New York, I Love You Review

New York, I Love You
A collection of Big Apple-based stories, interweaved through the small coincidences and shared paths of city life, and sharing a common theme of the universal search for love and romance.

by Liz Moody |
Published on
Release Date:

08 Oct 2010

Running Time:

103 minutes

Certificate:

TBC

Original Title:

New York, I Love You

By their very nature, anthology films can be hit and miss — this one being no exception — and can suffer from the lack of a linear plot. This follow-up to 2006’s Paris, Je T’Aime — with Shanghai, I Love You, Jerusalem, I Love You and Rio, Eu Te Amo planned — benefits from its host city’s incomparable magnetism as we navigate vignettes from the quirky, to the sad, to the touching, to the sassy, in the company of a truly stellar cast.

More successful are the cheekier segments, the lighter touch a lovely fit with the bewitching sense of possibility that throbs throughout the city. Jiang Wen presents Hayden Christensen as a highly personable pickpocket, meeting his match in Andy Garcia as he tries to squire The O. C.’s Rachel Bilson. None-more-New-York Ethan Hawke also scores — or does he? — in Yvan Attal’s wordy, witty encounter between an aspiring writer and his smoking (in every sense) objet désir (Maggie Q). Paris Je T’Aime veteran Natalie Portman multi-tasks, starring as a Hasidic woman on the eve of her wedding for Mira Nair, and also making her directorial debut with one of the stronger pieces, following a male dancer (Carlos Acosta) and his young charge on a day trip to Central Park. Hers is a quietly challenging piece, and suggests Portman is a talent to follow behind the camera as much as before.
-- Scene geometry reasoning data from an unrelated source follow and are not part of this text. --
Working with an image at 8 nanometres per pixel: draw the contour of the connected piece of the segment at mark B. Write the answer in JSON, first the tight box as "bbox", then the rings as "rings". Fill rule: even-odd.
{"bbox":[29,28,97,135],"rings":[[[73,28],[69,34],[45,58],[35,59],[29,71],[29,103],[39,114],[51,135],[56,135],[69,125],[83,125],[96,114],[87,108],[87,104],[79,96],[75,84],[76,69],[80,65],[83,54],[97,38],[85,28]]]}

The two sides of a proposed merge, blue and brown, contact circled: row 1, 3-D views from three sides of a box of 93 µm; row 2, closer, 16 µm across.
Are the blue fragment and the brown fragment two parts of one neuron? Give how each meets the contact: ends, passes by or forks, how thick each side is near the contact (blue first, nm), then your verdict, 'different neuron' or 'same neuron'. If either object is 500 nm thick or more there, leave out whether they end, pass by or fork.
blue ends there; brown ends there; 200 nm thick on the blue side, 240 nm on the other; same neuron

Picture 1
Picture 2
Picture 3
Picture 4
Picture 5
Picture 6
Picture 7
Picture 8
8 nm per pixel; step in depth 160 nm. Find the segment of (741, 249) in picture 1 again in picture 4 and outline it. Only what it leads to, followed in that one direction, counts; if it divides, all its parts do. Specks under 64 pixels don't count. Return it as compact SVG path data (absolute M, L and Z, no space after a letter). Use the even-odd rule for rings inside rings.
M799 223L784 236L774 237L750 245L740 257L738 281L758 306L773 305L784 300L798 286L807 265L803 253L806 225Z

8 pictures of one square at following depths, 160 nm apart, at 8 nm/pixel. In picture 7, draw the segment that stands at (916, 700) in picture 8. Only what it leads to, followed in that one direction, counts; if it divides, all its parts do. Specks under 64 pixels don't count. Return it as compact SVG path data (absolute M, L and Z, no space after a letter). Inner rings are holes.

Also effective are Allen Hughes’ sexy union of Bradley Cooper and Drea de Matteo, a heady mix of doubt and desire, Fatih Akin’s portrait of an artist (Ugur Yücel) finding his muse in Chinese herbalist Shu Qi, Joshua Marston’s sour-sweet yet wistful snapshot of an elderly couple, and Shekhar Kapur’s unsettling segment starring Julie Christie, John Hurt and Shia LaBeouf, scripted by the late Anthony Minghella.

It’s less successful when taking itself too seriously. There’s a self-consciousness about Shunji Iwai’s look at a film score composer (Orlando Bloom) under pressure to read the source novel for his latest movie, not least in Bloom’s performance, while Brett Ratner’s tale of a reluctant teen taking a disabled date to the prom aims for a clever joke but falters with a dicey punchline — though it’s fun to see James Caan as a gruff local shopkeeper in a seeming nod to It’s A Wonderful Life. So, a mixed bag, but one with some quiet triumphs.

As with Paris, Je T’Aime, New York, I Love You works as both romance film and seductive travelogue, but some will find its ‘arty’ posturing more maddening than magical.